Le récit du coach de l’équipe de France U20 de lutte libre, rescapée du séisme en Turquie

Photo d'un bâtiment effondré à Diyarbakir, en Turquie, après deux séismes, le 6 février 2023 - ILYAS AKENGIN / AFP
Photo d'un bâtiment effondré à Diyarbakir, en Turquie, après deux séismes, le 6 février 2023 - ILYAS AKENGIN / AFP

Luca Lampis, refaites-nous le film du tremblement de terre ?

Ça s’est passé dans la nuit de dimanche à lundi. On était à Kahramanmaras en plein milieu de ce terrible tremblement de terre. On était à l’hôtel, en pleine nuit, à attendre le départ le lendemain matin. On était en sommeil profond. Il était 4h30 du matin, on était tranquille, paisibles, dans nos lits.
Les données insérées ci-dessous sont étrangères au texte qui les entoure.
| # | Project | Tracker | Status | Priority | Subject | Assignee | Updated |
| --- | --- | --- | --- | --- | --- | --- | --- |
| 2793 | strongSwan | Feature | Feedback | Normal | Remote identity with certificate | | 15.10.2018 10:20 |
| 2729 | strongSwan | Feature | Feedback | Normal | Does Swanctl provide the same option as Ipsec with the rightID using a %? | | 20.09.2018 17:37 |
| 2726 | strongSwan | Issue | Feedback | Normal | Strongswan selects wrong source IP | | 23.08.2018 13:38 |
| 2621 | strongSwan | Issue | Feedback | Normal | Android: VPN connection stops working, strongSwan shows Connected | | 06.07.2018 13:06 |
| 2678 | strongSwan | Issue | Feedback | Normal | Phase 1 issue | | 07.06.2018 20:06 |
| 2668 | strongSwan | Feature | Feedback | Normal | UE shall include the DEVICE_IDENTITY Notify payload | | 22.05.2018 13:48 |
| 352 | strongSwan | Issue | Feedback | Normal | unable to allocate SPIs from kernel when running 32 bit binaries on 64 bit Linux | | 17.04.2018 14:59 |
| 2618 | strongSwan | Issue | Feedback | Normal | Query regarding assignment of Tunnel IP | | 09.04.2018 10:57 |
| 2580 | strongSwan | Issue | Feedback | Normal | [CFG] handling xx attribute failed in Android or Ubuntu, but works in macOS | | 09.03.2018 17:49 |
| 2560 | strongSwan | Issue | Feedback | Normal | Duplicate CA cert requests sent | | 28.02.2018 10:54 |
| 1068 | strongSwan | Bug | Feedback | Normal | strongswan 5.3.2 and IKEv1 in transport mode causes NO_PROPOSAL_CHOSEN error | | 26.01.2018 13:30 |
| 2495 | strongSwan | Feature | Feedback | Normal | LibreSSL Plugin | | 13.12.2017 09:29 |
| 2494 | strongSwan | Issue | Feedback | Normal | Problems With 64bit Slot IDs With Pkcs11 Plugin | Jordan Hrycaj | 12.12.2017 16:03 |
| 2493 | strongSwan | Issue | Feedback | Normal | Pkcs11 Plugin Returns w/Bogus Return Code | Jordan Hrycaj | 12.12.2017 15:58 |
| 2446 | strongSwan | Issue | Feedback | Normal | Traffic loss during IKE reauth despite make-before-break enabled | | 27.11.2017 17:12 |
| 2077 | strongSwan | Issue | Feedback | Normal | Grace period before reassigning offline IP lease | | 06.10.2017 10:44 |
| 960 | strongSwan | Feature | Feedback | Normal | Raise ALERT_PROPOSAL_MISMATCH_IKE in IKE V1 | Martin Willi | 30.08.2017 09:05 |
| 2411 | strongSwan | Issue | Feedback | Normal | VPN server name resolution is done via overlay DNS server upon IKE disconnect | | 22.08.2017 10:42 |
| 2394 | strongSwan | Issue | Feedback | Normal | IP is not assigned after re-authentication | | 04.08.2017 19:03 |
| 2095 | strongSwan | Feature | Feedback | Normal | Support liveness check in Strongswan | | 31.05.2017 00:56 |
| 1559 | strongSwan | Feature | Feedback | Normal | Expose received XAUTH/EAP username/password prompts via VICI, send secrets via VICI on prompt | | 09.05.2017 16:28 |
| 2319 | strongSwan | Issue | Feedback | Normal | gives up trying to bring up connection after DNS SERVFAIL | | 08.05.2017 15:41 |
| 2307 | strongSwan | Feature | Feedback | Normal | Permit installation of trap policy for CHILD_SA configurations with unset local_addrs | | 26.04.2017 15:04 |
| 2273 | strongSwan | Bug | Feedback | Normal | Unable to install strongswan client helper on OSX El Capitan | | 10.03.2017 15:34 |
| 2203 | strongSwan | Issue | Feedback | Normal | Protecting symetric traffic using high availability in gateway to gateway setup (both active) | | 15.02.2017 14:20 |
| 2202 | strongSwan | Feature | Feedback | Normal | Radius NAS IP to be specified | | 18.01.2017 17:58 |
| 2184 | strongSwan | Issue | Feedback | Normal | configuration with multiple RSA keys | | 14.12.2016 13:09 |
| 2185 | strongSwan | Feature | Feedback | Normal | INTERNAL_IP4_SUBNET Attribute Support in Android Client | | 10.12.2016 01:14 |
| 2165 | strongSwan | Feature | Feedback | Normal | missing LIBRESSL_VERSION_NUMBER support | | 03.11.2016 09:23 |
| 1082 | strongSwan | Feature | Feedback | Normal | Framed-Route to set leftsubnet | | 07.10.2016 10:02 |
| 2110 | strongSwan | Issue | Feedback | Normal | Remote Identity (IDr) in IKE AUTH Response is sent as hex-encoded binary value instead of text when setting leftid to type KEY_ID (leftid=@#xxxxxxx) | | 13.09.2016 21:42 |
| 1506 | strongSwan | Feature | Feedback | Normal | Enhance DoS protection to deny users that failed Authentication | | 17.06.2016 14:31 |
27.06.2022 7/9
Avez-vous senti rapidement la gravité de la situation ?

Grave ? Non car on ne se rend pas compte mais on voit qu’il y a un problème, un grave problème et qu’il faut vite bouger de là. Le niveau du tremblement ou le dommage que ça pouvait causer, on était à des années-lumière de se rendre compte de quoi que ce soit. D’un coup, tout s’est mis à bouger. Ça a bougé très fort dans un bruit assourdissant. Il faut vite se réveiller pour réagir et se dire qu’il faut sortie de là. Les murs vibraient, le carrelage tombait de partout. Je sors de ma chambre. Trois jeunes étaient dans la chambre en face de la mienne. Je dis "on sort de là, tout le monde dehors" Tout ça dans la précipitation. On s’habille rapidement et on se sauve. On prend l’escalier, des armoires bloquent. On se dépêche et on descend. Pour nous, ce n’était qu’un tremblement de terre. On pense alors "On va faire attention, ça bouge, on sort voir ce qu’il se passe et on remontera dans nos chambres." Voilà ce qu’on disait. Arrivé dehors, on récupère le groupe, tout le monde est là. Il pleuvait, neigeait, je demande à chacun s’il a ses affaires car il faisait vraiment froid. Certains étaient descendus pieds nus. On regarde un peu autour de nous et voit les bâtiments qui sont par terre. Là, on dit "je crois qu’on ne va pas remonter tout de suite." C’était nuit noire. Même si on voit des bâtiments par terre, on ne se rend pas compte. On n’imaginait pas que l’immeuble de neuf étages en face de nous ne fasse plus qu’un étage à peine. On ne pensait pas à ça. La priorité était de s’occuper de nos gars. On les récupère, tout le monde va bien. On se partage les affaires et on attend de voir ce qui se passe.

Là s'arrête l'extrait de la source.